Hamilton Island

 

 

 

 

 

 

   Diagrammatic representation
   of the foam fractionator

 

 

 

 

 

Location

Hamilton Island is a medium sized Island in the Whitsunday's group of Islands. The Island infrastructure comprises a large Resort complex, a number of condominiums and small businesses. Population varies between 2000 and 5000 depending on holiday seasons.

 

 

Plant Design

The plant was designed to provide 1.3 ML/day of potable water with <400 ppm dissolved salts with supply from a seawater intake.
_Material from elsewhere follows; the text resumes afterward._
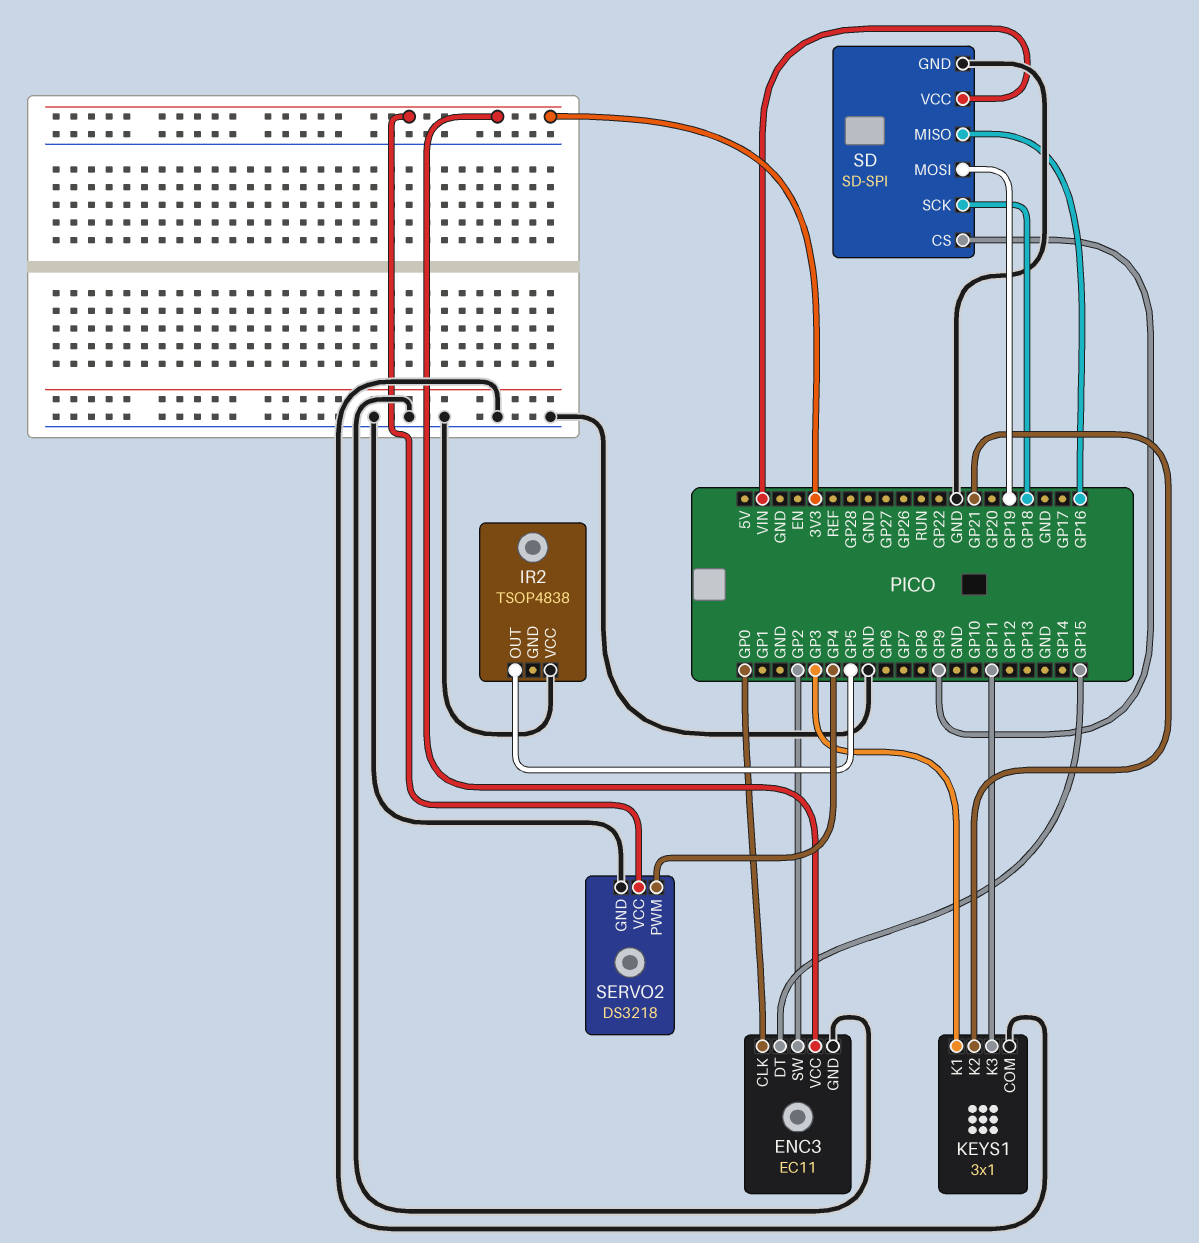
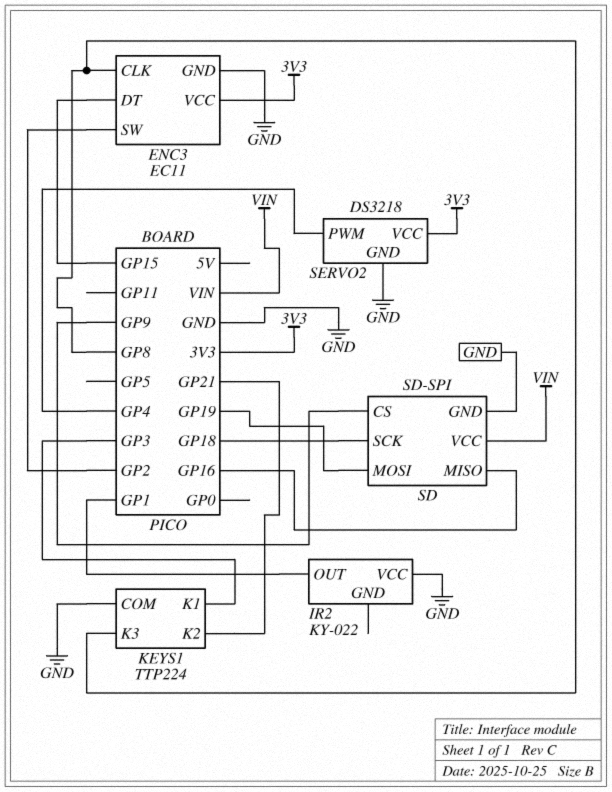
ENC3 pin CLK: GP0 -> GP8
IR2: TSOP4838 -> KY-022
IR2 pin OUT: GP5 -> GP1
KEYS1: 3x1 -> TTP224
KEYS1 pin K3: GP11 -> GP8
Seawater pick up was from two vertical turbine pumps installed on a purpose made jetty.

 

To address the issue of organic matter causing cloudiness in the water and the propensity for high levels of coral polyps at certain times of the year, Ausmos engineers used a coarse self backwashing screen filter followed by a foam fractionation column (this device is used successfully in marine aquariums to remove protein from seawater).

 

The foam fractionator comprises a 900 mm diameter by 5 meter tall fibreglass tower where the seawater is introduced in a downward direction and a mixture of fine air and low levels of ozone are introduced at the bottom. The foam produced is concentrated in a cone at the top and isdecanted to the desalinator reject outfall line. The foam fractionator exceeded all expectations removing virtually all-visible organic suspended matter.

 

The fractionated water is then passed to a 10,000-litre break tank to provide sufficient time for the ozone to disperse and additionally allow some buffering for the flow interruption during screen filter backwash. This water is then pumped through two banks of filters each comprising four 1100 diameter sand filters and four 1100 diameter carbon filters, followed by two banks of cartridge filters each comprising four vessels in each of which were eight 40" 1 micron cartridges and from there into two interconnected 10,000 litre break tanks.


Four independent low-pressure boosters then pump the final filtered water to four PEI high-pressure turbine pumps and energy recovery turbine boosters each feeding a bank of 30 8" high rejection seawater membranes fitted in 5 x 6 long vessels. The PEI pumps operate at 45 bar and the additional required membrane operating pressure boost to 61 bar is achieved entirely by the PEI purpose built energy recovery turbine that provides both the boost and backpressure control.

 

The filtered seawater fed to the membranes is divided by the membranes into two streams, permeate or treated water stream and a reject or wastewater stream. The recovery ratio between permeate to reject is 30%. The permeate quality is < 450ppm.

 

Permeate or treated water is then discharged to the island's existing storage tanks where it is chlorinated prior to distribution. The reject is discharged to a pit where it gravitates to an ocean outfall well away from the seawater intake.

 

The control system was, at the time of installation in 1996, a world first for this type of plant, in as much as it was possible to remotely monitor and control the entire plant from anywhere in the world.

 

 

Features

  • Full PLC controls.
  • Remote monitoring control.
  • Ease of monitoring and operation.
  • Reliability and durability - operating successfully since 1996.
  • Quality components & construction which minimize repairs and downtime.